---------- DATA SHOWN ----------
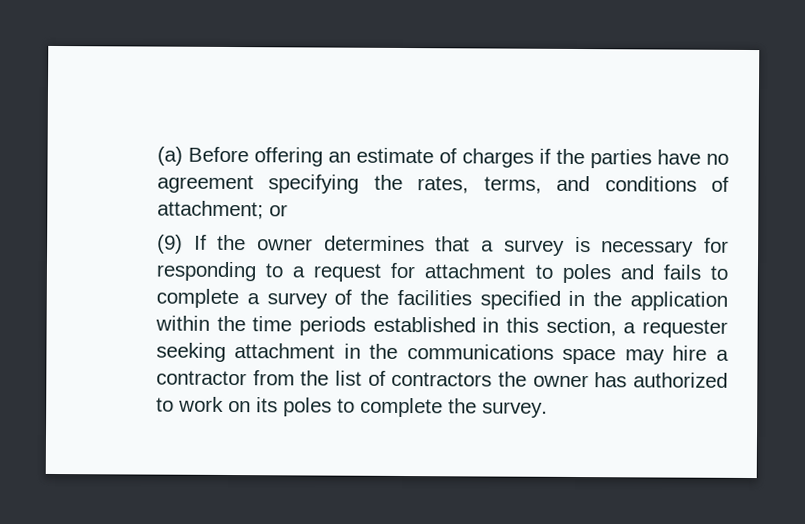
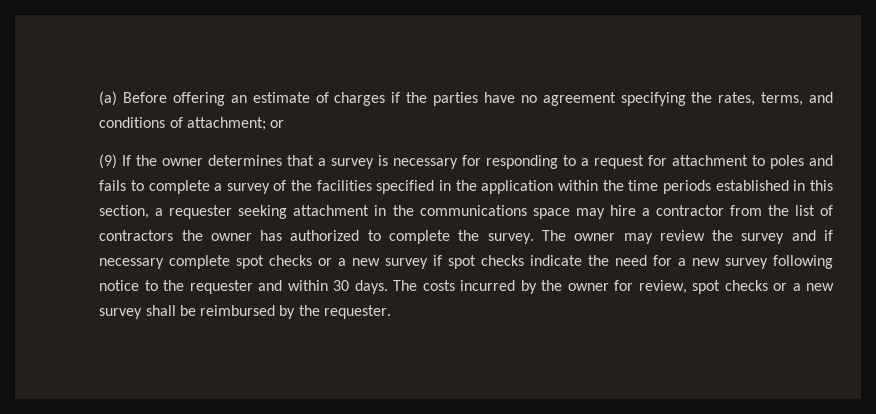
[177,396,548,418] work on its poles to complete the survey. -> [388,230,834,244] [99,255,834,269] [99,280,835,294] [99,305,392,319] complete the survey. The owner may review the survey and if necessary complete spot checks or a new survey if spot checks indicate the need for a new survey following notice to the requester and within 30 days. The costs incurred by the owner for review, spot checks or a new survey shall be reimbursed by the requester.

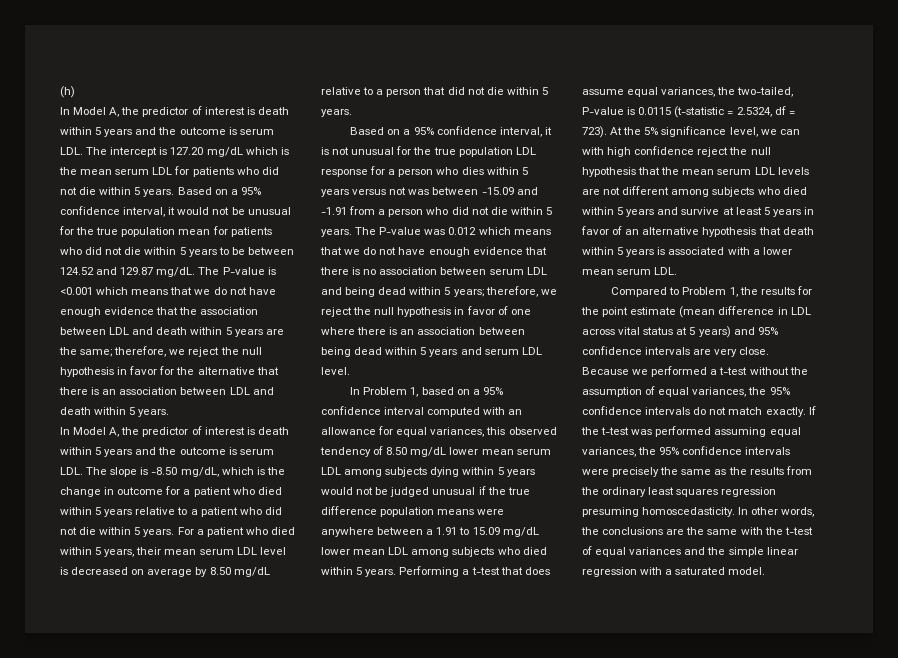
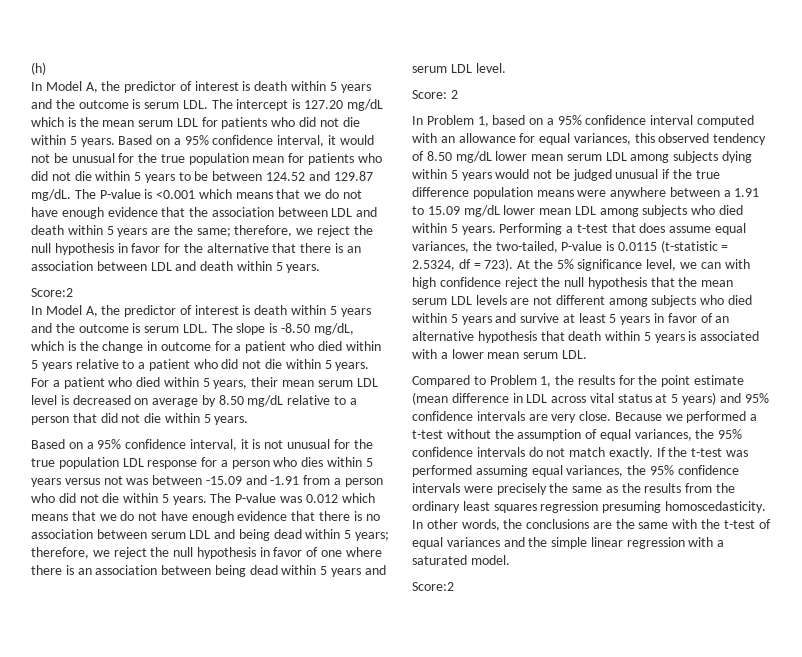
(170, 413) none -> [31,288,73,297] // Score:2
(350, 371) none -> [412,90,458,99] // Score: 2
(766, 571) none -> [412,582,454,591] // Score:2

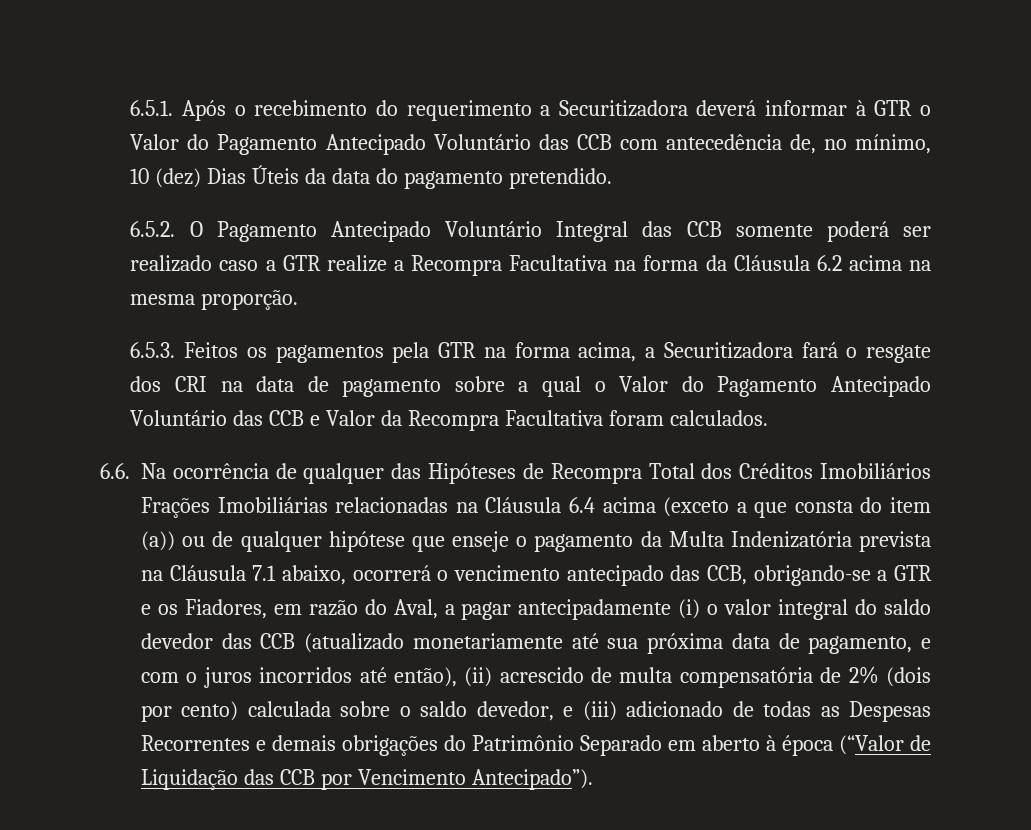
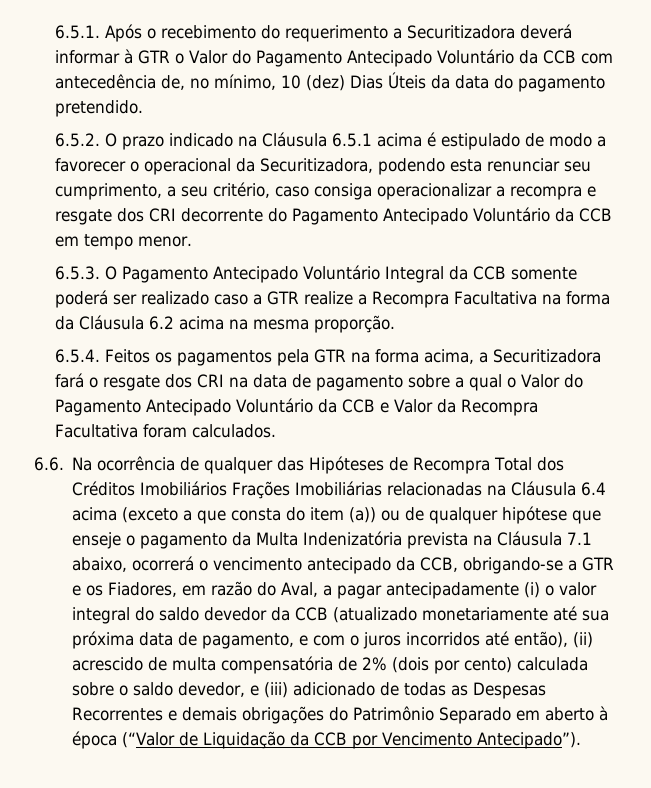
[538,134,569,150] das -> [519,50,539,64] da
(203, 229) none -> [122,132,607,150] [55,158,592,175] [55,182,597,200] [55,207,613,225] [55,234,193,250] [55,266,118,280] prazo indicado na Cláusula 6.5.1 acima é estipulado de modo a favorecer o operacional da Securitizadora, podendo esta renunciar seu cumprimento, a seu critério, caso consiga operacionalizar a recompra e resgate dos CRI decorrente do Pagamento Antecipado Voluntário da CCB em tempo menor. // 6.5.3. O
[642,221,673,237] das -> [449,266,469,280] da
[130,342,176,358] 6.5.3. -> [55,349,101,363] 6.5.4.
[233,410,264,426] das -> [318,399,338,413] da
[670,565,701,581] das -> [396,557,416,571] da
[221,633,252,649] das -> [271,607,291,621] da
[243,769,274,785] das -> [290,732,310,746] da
----------
---------- DATA SHOWN ----------
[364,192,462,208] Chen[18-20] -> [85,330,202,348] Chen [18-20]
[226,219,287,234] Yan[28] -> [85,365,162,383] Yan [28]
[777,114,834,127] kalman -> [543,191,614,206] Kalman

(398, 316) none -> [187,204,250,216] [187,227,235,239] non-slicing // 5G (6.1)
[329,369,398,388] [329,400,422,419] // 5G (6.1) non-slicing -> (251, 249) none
----------
---------- DATA SHOWN ----------
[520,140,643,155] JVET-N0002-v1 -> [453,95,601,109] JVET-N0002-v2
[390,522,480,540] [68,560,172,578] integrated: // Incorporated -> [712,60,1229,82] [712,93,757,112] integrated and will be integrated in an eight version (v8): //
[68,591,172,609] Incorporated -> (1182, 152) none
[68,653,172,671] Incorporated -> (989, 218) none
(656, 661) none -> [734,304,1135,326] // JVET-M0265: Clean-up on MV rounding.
----------
ACTIVITY
What is asked for is an exact copy of the lines above from the one containing "[221,633,252,649] das -> [271,607,291,621] da" through the one containing "[243,769,274,785] das -> [290,732,310,746] da", and only those.

ANSWER SPACE
[221,633,252,649] das -> [271,607,291,621] da
[243,769,274,785] das -> [290,732,310,746] da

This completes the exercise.